到了下午,三位主演单独的戏份已经拍得七七八八了,接下来要用到节目组提供的众多群演。
但节目组的负责人却吞吞吐吐:“宋导,您看要不您再拍拍其他戏份,江导那边还没拍完。”
宋雁词一向待人和气,此时脸色也不免沉了下来,“我这戏都快拍完了,你让我拍什么?临时编吗?”

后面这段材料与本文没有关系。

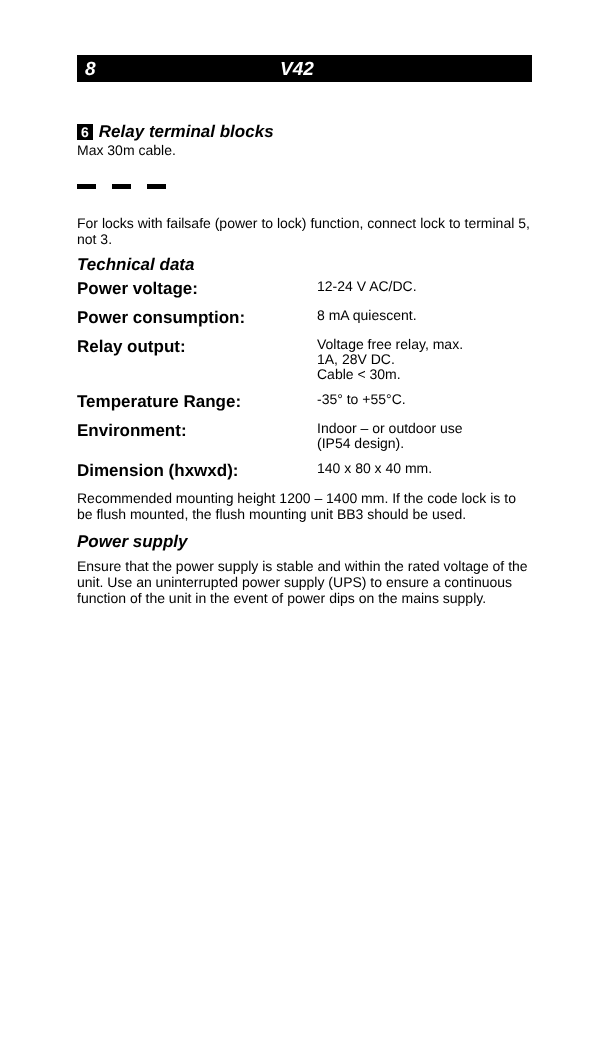8 V42
6 Relay terminal blocks
Max 30m cable.
For locks with failsafe (power to lock) function, connect lock to terminal 5, not 3.
Technical data
| Power voltage: | 12-24 V AC/DC. |
| Power consumption: | 8 mA quiescent. |
| Relay output: | Voltage free relay, max. 1A, 28V DC. Cable < 30m. |
| Temperature Range: | -35° to +55°C. |
| Environment: | Indoor – or outdoor use (IP54 design). |
| Dimension (hxwxd): | 140 x 80 x 40 mm. |
Recommended mounting height 1200 – 1400 mm. If the code lock is to be flush mounted, the flush mounting unit BB3 should be used.
Power supply
Ensure that the power supply is stable and within the rated voltage of the unit. Use an uninterrupted power supply (UPS) to ensure a continuous function of the unit in the event of power dips on the mains supply.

负责人自知理亏,也不敢辩驳什么,但他又拿了江之岩的好处,只能重复着这句话,“您再等等。”
“等什么等!”盛妗安见不得宋雁词受这种委屈,忍不住站了出来,“就算群众演员是公用的,也该一人一天,哪有等隔壁组都拍完了再轮到我们的,难道我们昨天的礼让换来的是他们的得寸进尺吗?”
“我相信江导不是不讲理的人,你去跟江导说说,看能不能轮流着来。”叶叙北也有意见,他的戏份很多时候是跟群众演员一起的,已经在这干等了一天了。
宁颂看到盛妗安拍着宋雁词的肩膀,安慰着她,但她自己明显也是气得不轻。她出道这么多年来,可以说是顺风水水,何曾受过这种委屈?
“江导的时间宝贵,我的时间同样也不多。如果你们节目组不能给我一个合理的安排,那我只能先走一步了。”
盛妗安诧异地望向宁颂,她倒不是真的信他会甩袖子走人,而是没想到他在圈里向来以好脾气,平易近人闻名,今天却为了宋导愿意担当起“耍大牌”的骂名。
真是知恩图报!
负责人拿人手短,不想得罪江之岩,但同样也得罪不起盛妗安和宁颂这两位顶流。他们导演好不容易把这两人请来,要是知道他为了一己之利把人赶走了,那还不得剥了他的皮?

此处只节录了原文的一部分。